— AIM OF THE EXERCISE —
Rename "phylum" to "division" in the listing from its start up to and including the line with "genus: Diversidoris", and leave everything else unchanged.
=== SUPPLIED RECORDS ===
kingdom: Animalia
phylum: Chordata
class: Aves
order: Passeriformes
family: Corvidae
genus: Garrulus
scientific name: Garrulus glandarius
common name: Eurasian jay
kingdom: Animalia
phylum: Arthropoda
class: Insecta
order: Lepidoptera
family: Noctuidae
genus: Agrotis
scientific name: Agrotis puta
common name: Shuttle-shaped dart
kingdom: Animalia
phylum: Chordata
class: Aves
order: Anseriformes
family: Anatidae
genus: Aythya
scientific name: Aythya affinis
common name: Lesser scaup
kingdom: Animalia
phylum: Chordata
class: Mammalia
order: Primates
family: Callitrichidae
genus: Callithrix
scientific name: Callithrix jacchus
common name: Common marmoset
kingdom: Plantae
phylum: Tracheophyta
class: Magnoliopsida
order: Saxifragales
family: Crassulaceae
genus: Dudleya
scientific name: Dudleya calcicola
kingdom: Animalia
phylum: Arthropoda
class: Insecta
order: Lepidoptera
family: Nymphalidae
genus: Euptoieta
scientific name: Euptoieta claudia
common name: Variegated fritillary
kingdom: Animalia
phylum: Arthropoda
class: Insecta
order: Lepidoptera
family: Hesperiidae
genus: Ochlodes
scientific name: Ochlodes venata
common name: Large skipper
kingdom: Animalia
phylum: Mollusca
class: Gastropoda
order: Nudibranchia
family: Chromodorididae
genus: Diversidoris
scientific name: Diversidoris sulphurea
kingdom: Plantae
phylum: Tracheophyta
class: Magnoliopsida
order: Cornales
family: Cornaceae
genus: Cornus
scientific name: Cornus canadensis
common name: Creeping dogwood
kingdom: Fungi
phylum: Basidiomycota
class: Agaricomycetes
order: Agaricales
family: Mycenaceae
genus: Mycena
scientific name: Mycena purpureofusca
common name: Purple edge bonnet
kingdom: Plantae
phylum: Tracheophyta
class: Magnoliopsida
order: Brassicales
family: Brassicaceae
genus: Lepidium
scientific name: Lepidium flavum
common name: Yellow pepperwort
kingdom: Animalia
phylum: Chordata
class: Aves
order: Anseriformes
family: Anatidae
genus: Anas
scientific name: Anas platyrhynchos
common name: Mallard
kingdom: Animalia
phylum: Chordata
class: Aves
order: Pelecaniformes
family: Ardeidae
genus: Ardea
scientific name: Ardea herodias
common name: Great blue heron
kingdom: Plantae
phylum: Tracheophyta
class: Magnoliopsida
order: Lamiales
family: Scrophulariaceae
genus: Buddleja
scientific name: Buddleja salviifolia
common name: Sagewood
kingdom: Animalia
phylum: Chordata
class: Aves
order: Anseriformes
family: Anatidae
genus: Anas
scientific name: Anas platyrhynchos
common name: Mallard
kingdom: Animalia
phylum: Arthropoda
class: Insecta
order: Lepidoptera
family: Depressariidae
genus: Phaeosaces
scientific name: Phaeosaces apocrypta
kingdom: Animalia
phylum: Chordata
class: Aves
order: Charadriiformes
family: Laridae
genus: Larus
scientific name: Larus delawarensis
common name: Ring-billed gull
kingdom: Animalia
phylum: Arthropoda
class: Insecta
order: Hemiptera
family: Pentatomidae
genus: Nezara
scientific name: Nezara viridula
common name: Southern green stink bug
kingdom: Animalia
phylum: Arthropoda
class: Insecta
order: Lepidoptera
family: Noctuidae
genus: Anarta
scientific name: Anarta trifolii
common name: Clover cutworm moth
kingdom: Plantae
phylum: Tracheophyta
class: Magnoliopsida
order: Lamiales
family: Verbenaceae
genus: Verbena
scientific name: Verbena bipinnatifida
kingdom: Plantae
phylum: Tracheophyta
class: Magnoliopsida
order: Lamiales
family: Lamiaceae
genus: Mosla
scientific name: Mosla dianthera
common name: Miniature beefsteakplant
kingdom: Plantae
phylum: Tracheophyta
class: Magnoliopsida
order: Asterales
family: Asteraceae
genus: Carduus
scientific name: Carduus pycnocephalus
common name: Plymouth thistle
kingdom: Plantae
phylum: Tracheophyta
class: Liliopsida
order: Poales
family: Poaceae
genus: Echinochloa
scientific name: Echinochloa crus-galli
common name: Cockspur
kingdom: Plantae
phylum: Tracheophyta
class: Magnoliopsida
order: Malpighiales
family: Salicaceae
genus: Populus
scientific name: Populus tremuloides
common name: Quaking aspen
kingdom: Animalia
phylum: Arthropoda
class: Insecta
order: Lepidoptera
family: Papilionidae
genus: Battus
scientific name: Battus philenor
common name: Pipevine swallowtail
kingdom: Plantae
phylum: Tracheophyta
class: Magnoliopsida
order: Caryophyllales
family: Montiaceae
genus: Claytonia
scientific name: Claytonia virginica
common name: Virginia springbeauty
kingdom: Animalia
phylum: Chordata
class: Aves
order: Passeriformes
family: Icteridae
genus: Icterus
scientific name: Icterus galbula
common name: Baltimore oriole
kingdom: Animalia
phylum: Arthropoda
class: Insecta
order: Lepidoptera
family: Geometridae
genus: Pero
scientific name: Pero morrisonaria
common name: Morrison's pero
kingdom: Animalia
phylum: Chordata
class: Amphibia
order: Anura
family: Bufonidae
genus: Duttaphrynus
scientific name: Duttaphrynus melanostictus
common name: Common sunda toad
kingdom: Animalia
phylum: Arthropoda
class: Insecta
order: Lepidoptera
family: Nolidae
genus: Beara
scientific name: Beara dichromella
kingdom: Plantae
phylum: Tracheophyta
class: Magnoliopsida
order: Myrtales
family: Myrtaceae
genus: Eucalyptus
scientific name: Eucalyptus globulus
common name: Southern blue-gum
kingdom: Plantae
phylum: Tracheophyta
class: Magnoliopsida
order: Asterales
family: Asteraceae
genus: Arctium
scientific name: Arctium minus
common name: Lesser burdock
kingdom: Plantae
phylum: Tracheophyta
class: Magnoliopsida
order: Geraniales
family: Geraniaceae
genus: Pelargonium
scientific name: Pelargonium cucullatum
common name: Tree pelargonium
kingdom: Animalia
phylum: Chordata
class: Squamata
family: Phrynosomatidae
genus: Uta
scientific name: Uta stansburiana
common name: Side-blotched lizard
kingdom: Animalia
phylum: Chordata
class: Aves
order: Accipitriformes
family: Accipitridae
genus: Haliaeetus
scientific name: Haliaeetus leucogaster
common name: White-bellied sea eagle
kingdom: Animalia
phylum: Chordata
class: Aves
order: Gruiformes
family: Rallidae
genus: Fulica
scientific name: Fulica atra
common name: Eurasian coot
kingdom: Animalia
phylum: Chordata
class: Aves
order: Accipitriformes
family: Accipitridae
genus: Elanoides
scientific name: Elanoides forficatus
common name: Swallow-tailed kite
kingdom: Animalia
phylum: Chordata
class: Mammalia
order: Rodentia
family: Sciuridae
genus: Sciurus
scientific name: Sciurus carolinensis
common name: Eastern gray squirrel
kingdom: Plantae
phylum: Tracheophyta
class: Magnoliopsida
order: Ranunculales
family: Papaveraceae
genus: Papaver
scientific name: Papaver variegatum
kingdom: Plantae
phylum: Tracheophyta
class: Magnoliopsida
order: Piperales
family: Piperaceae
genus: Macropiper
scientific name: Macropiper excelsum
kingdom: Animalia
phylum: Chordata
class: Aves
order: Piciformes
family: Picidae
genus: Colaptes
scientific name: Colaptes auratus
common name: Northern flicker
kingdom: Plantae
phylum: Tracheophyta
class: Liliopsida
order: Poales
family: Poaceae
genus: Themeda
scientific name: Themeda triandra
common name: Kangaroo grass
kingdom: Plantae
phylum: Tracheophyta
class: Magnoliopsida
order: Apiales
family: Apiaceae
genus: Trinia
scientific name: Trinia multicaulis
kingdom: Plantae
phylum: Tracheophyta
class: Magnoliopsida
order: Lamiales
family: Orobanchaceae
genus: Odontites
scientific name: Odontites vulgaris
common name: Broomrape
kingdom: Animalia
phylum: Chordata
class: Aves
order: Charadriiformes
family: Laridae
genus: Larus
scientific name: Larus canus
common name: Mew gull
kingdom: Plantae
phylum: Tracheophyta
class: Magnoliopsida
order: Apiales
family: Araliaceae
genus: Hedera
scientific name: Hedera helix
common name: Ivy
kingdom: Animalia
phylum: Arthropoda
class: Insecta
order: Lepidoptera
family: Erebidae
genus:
===
— EXERCISE RESPONSE —
kingdom: Animalia
division: Chordata
class: Aves
order: Passeriformes
family: Corvidae
genus: Garrulus
scientific name: Garrulus glandarius
common name: Eurasian jay
kingdom: Animalia
division: Arthropoda
class: Insecta
order: Lepidoptera
family: Noctuidae
genus: Agrotis
scientific name: Agrotis puta
common name: Shuttle-shaped dart
kingdom: Animalia
division: Chordata
class: Aves
order: Anseriformes
family: Anatidae
genus: Aythya
scientific name: Aythya affinis
common name: Lesser scaup
kingdom: Animalia
division: Chordata
class: Mammalia
order: Primates
family: Callitrichidae
genus: Callithrix
scientific name: Callithrix jacchus
common name: Common marmoset
kingdom: Plantae
division: Tracheophyta
class: Magnoliopsida
order: Saxifragales
family: Crassulaceae
genus: Dudleya
scientific name: Dudleya calcicola
kingdom: Animalia
division: Arthropoda
class: Insecta
order: Lepidoptera
family: Nymphalidae
genus: Euptoieta
scientific name: Euptoieta claudia
common name: Variegated fritillary
kingdom: Animalia
division: Arthropoda
class: Insecta
order: Lepidoptera
family: Hesperiidae
genus: Ochlodes
scientific name: Ochlodes venata
common name: Large skipper
kingdom: Animalia
division: Mollusca
class: Gastropoda
order: Nudibranchia
family: Chromodorididae
genus: Diversidoris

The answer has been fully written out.